We blog and post on social media as we shake in anger, hitting computer keyboards in a mad frenzy. We call for our tribesmen and those of our political leaning to “rise up” against the other side. And our politicians increase the political noise to deafening decibels.

FEAR MONGERING

This goes on and on and on, at times with devastating results.

Some are subtly calling for violence as if it has ever solved anything. And the two major political camps are spreading coded propaganda messages to their followers that are not helping calm the tensions. This breeds fear, angst and mistrust.

As the Guardian’s Ana Marie Cox once wrote: “There are urban legends about a lot of things – from spiders in hairdos to red velvet cake. Some are funny and some feature a satisfying comeuppance, but folklorists agree that the stickiest of them, the ones that last for generations and resist debunking are the ones that live off ignorance and feed off fear”.

Politicians (though some have not helped themselves with their careless statements) have been caricatured into monsters and messiahs depending on the side of the political divide to which one belongs.

With such fear-mongering and incitement (some blatant and some subtle), this is the time Kenyans should read the novel Radiance of Tomorrow by Ishmael Beah, a former Sierra Leonean boy-soldier and writer of the heart-wrenching war memoir, A Long Way Gone. Radiance of Tomorrow is the kind of book a father reads, looks at his innocent young sons and daughters as they play in the house, and then he puts the book aside, clasps his hands in prayer (even if he is not religious) for the safety of his children. It knocks one right in the gut.

Though fictitious, the narrative of Radiance of Tomorrow is brutal, compelling and believable.

Like the biblical story of Naomi, the novel starts with the nostalgic return of Mama Kadie, a bitter woman, to her home. The setting is deceptively calm; the small village of Imperi, under a deep blue sky in the rural grasslands of Sierra Leone, paints a picture of peace, tenderness, and grace at odds with the reality of the chaos of the moment.

Mama Kadie returns to Imperi after seven years of living in refugee camps. She meets another villager, Pa Moiwa, who is also returning home. They come back to a land strewn with human bones as the village had been a scene of a massacre during the civil war years earlier.

WAR IS NEVER GOOD

In happier times, “The excited voices of children… didn’t need any respite. They came intermittently into town from the river, where they swam and played games, chasing after one another, their school uniforms strewn on the grasses at the river bank”.

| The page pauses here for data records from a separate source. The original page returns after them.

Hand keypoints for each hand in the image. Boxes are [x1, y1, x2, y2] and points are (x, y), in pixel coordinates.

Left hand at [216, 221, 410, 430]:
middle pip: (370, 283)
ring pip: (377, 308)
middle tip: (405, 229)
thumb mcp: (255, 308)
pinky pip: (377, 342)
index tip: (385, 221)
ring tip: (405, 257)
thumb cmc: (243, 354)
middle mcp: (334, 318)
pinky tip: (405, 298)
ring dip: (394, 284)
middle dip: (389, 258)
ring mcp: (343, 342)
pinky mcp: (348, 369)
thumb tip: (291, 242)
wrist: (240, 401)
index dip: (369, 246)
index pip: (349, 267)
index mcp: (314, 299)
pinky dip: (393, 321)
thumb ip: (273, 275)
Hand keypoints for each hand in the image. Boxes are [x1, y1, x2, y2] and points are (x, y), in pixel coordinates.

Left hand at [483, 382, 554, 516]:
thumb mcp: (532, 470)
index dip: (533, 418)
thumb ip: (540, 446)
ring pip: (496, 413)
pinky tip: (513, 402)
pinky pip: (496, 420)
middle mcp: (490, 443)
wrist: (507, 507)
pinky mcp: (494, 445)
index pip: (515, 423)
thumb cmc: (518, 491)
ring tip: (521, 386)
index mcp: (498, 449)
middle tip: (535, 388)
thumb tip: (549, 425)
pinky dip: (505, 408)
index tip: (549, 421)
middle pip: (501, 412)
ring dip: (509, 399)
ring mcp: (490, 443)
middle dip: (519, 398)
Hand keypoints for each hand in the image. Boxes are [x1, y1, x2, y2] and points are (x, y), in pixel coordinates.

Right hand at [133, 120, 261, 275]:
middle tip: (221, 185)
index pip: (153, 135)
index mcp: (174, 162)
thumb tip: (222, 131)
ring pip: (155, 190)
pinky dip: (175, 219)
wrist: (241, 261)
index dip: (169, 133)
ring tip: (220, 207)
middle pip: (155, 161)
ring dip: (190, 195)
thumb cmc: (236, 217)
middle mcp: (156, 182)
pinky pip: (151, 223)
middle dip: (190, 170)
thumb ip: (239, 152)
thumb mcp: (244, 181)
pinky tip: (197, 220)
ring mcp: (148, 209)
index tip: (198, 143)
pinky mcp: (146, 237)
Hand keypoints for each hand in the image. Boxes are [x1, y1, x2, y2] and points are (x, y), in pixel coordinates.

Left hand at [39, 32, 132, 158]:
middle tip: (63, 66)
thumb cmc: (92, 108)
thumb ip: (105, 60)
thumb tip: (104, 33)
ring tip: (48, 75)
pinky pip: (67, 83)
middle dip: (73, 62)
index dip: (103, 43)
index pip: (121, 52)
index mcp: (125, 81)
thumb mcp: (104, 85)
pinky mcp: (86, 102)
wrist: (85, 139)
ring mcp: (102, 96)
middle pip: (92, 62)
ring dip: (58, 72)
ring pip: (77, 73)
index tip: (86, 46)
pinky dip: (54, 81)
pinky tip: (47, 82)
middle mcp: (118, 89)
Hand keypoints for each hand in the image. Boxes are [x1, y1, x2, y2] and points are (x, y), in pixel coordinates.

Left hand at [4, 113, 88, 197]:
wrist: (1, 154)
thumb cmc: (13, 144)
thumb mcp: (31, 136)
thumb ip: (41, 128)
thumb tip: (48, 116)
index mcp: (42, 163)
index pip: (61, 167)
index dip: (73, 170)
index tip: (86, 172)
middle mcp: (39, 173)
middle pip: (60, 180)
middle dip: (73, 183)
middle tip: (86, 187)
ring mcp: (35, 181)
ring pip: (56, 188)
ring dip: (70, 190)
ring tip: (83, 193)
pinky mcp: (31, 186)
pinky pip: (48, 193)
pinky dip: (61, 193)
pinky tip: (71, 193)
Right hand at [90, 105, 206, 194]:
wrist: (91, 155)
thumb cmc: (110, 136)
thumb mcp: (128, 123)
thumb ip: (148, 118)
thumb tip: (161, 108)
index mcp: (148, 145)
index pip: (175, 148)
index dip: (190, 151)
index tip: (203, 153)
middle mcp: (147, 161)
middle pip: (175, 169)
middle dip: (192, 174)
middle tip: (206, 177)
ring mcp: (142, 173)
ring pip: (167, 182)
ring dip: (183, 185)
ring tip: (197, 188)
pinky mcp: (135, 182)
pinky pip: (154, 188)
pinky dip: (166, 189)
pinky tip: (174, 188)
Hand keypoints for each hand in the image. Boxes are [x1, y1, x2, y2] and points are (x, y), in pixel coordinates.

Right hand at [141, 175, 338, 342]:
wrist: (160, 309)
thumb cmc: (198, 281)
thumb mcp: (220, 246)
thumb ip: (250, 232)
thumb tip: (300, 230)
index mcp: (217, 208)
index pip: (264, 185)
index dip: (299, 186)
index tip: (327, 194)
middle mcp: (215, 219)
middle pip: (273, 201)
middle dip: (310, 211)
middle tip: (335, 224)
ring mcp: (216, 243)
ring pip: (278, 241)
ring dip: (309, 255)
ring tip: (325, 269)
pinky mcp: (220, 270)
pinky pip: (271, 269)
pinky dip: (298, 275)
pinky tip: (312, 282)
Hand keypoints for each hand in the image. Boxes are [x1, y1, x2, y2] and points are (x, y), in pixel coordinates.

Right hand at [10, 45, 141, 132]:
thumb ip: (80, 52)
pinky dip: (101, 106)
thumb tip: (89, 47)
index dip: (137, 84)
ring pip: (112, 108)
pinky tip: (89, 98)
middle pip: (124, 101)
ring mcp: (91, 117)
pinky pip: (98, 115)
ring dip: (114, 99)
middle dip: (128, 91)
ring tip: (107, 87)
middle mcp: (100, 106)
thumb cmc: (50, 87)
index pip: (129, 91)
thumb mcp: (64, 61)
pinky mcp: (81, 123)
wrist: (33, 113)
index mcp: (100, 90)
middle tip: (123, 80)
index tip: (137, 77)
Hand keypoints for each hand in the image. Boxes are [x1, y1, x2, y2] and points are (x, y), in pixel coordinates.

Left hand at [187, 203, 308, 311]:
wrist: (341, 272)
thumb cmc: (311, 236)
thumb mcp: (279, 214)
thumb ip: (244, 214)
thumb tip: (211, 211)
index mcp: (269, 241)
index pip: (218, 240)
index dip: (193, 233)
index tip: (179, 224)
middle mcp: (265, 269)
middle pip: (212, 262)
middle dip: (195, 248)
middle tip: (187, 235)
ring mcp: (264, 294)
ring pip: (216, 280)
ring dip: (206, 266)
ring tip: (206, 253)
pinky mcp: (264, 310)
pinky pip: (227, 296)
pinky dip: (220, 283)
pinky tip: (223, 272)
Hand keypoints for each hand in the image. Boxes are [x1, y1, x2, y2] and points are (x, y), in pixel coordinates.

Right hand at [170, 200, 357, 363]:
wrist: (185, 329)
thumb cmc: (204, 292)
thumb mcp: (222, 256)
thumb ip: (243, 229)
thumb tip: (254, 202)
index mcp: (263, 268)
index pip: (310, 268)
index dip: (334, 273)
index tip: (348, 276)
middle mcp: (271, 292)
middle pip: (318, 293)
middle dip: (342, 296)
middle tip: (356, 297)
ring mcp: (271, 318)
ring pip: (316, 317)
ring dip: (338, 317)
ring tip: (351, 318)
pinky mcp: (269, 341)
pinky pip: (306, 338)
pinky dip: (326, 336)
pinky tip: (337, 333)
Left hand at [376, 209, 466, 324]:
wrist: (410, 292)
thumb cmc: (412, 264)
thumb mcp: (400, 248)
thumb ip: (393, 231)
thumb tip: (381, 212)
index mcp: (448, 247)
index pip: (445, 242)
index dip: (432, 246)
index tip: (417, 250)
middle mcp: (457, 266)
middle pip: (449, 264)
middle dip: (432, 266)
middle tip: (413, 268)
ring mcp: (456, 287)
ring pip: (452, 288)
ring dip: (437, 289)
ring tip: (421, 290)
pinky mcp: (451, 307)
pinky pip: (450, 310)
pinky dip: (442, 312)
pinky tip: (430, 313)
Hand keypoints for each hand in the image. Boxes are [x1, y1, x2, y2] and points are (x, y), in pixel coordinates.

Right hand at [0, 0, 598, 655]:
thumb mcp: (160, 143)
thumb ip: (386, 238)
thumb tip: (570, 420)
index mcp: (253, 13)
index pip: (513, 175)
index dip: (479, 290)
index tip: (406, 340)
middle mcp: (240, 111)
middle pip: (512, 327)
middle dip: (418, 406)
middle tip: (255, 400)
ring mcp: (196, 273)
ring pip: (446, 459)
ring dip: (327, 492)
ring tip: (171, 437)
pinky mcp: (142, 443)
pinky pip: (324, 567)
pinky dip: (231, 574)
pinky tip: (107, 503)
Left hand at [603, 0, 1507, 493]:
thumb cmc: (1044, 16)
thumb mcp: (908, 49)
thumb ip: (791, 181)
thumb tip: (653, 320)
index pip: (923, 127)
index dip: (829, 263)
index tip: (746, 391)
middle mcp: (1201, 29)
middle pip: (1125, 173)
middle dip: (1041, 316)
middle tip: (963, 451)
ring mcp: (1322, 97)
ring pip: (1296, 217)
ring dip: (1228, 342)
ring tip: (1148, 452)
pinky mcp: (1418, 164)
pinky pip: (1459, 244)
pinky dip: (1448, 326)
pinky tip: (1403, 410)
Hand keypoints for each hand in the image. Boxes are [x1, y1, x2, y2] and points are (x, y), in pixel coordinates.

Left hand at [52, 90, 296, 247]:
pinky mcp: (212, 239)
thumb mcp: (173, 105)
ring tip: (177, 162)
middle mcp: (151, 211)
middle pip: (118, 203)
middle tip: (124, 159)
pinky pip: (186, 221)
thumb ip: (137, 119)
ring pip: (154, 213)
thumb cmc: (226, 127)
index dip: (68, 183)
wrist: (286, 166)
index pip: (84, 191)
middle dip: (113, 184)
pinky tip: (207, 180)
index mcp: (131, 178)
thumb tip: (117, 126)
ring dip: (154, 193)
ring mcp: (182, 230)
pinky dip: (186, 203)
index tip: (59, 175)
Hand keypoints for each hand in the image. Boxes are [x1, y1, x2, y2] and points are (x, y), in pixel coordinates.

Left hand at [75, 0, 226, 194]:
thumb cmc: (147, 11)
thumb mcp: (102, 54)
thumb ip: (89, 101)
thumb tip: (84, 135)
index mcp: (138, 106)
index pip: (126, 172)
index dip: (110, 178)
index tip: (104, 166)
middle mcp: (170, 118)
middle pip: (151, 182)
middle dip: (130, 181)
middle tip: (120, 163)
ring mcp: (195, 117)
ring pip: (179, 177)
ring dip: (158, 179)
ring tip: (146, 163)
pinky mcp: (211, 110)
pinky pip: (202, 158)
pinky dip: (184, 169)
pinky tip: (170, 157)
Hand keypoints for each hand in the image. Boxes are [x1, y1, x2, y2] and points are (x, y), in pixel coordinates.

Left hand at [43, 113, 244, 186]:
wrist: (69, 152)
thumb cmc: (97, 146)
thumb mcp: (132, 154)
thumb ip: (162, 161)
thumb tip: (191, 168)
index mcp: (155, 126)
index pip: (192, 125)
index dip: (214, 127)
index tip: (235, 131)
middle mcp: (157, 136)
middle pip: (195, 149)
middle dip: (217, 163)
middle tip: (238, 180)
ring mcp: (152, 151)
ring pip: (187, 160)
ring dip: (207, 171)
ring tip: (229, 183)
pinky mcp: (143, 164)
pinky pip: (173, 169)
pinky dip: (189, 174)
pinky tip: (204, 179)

Not any more. These children’s dreams were cut short when the war broke out. Imperi became a desolate land. Mama Kadie cried bitterly for her land. Or maybe for the children whose voices she could never hear again, or perhaps for children yet unborn, the inheritor of their misery.

“…the scent made her weep, starting slowly at first, with sobs that then became a cry of the past. A cry, almost a song, to mourn what has been lost while its memory refuses to depart, and a cry to celebrate what has been left, however little, to infuse it with residues of old knowledge. She swayed to her own melody and the echo of her voice first filled her, making her body tremble, and then filled the forest. She lamented for miles, pulling shrubs that her strength allowed and tossing them aside on the path”.

The novelist is gracious enough to paint the redemption and reconstruction of Imperi as more villagers return and try to build their lives.

War is never good; we are all left worse off in the end. Some things that happen in war can never be reversed. We still have our beautiful country; we should not wait until we start weeping for it like Mama Kadie did for hers  when it is too late.

We have challenges, yes. We’re aggrieved, yes. The “other” side doesn’t understand, yes. But let us all sober up, otherwise our children and their children’s children will not forgive us if we destroy their country, their heritage.

Let the ruling elite and the Opposition come off their pedestals. Kenya is ours; if it burns, we burn. As Chinua Achebe would say, let the eagle perch, and let the hawk perch, and if one tells the other no, may his wing break.